Heroin runs rampant in small town communities initiating new treatment method laws in the Senate.
(Photo by Robin Ay: Clarity, uses a Barbie doll and syringe to create awareness about the US heroin epidemic.)
Heroin is a growing epidemic in the US. So much so The Huffington Post has written a story near-weekly for the last 6 months. CBS’ 60 Minutes covered this growing problem with their documentary Heroin in the Heartland, and CNN has also covered the heroin problem as it begins to take hold on New Hampshire.
Yesterday, the Senate passed a bill into legislation that will “bend drug policy away from punishment and toward a public health approach.” Instead of quitting cold-turkey, addicts will be given medication assistance (a method proven to be more effective). But the problem will not be completely rectified just by this bill alone. Medication treats the physical drug dependency, but not the underlying psychological problem creating the addiction in the first place.
(Photo by Robin Ay: Transcend, isolated lighting above a posed Barbie doll.)
During an interview with Vice, Dr. Gabor Maté explains addiction can be a result of a number of things: past experiences, an inability to cope with the real world, even genetics can play a part in one’s addictive behavior.

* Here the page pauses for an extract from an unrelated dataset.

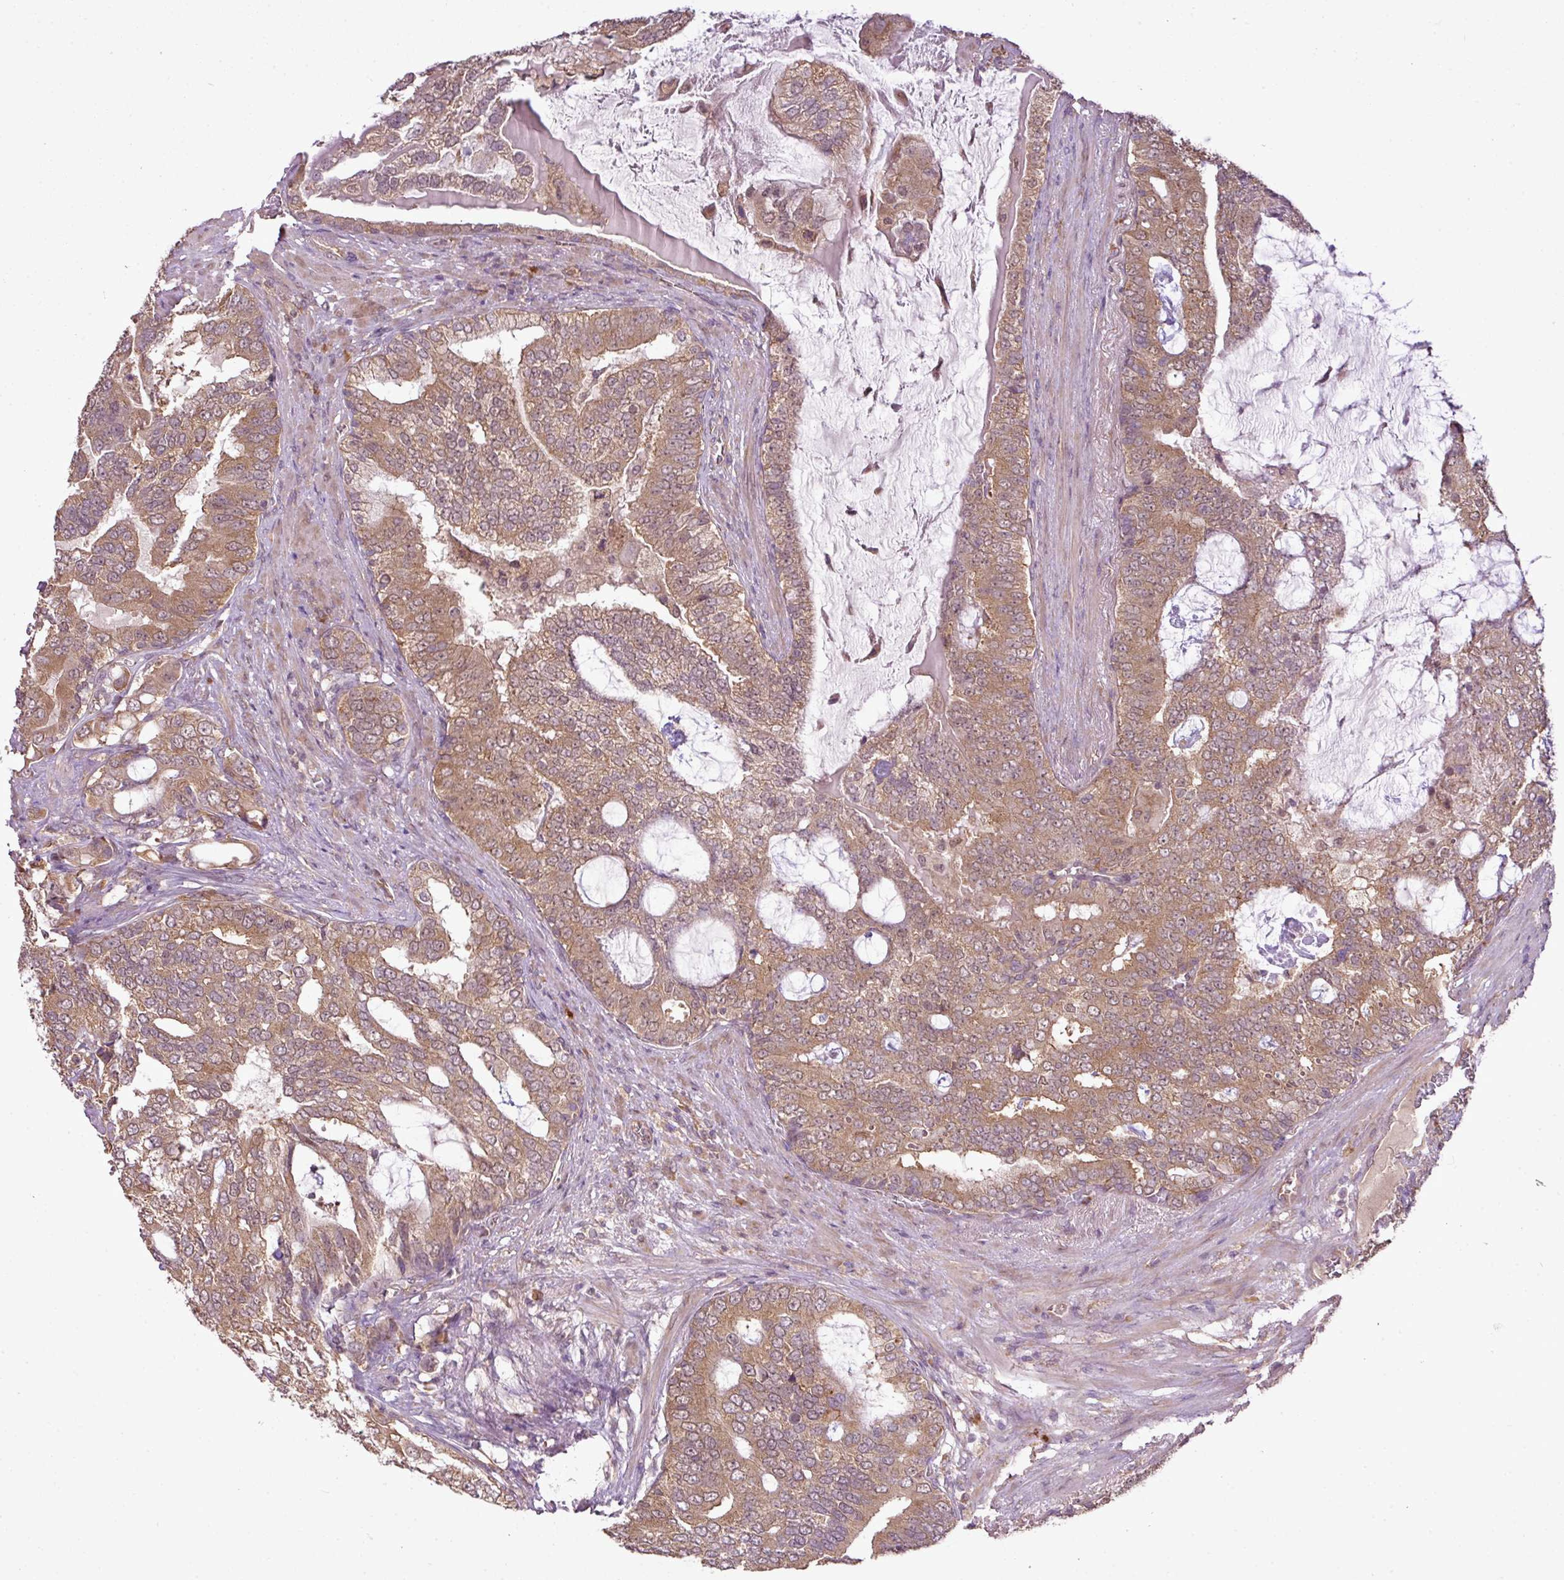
{"staining": {"intensity": "moderate", "quantity": ">75%", "location": "cytoplasmic/membranous"}, "tissue": "prostate cancer", "cell_type": "Tumor cells", "image_type": "cancer", "snomed": [{"axis": "morphology", "description": "Adenocarcinoma, High grade"}, {"axis": "topography", "description": "Prostate"}], "caption": "Immunohistochemistry (IHC) histopathology image of neoplastic tissue: human adenocarcinoma (high-grade) (prostate) stained using immunohistochemistry demonstrates medium levels of moderate protein expression localized specifically in the cytoplasmic/membranous of tumor cells, appearing as a cytoplasmic/membranous brown color.", "gene": "DNAAF4", "patient": {"sex": "male", "age": 55}}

Until therapy and one-on-one counseling is offered to those sick with addiction the cycle will continue. Addicts will continue to leave treatment centers only to return to old habits. Without addressing the underlying problem that causes drug use, addicts will return to using because it’s the method that numbed the pain in the first place. There’s a reason people become addicts- because it works.
The good news is with the introduction of the Comprehensive Addiction and Recovery Act (CARA), and continued coverage by the media, there is a raised awareness to the heroin epidemic. Now is the time to take action by writing your House Representative to let them know CARA is just the start, states need to offer comprehensive rehabilitation and therapy services to addicts so they have the best chance at living a happy, healthy life.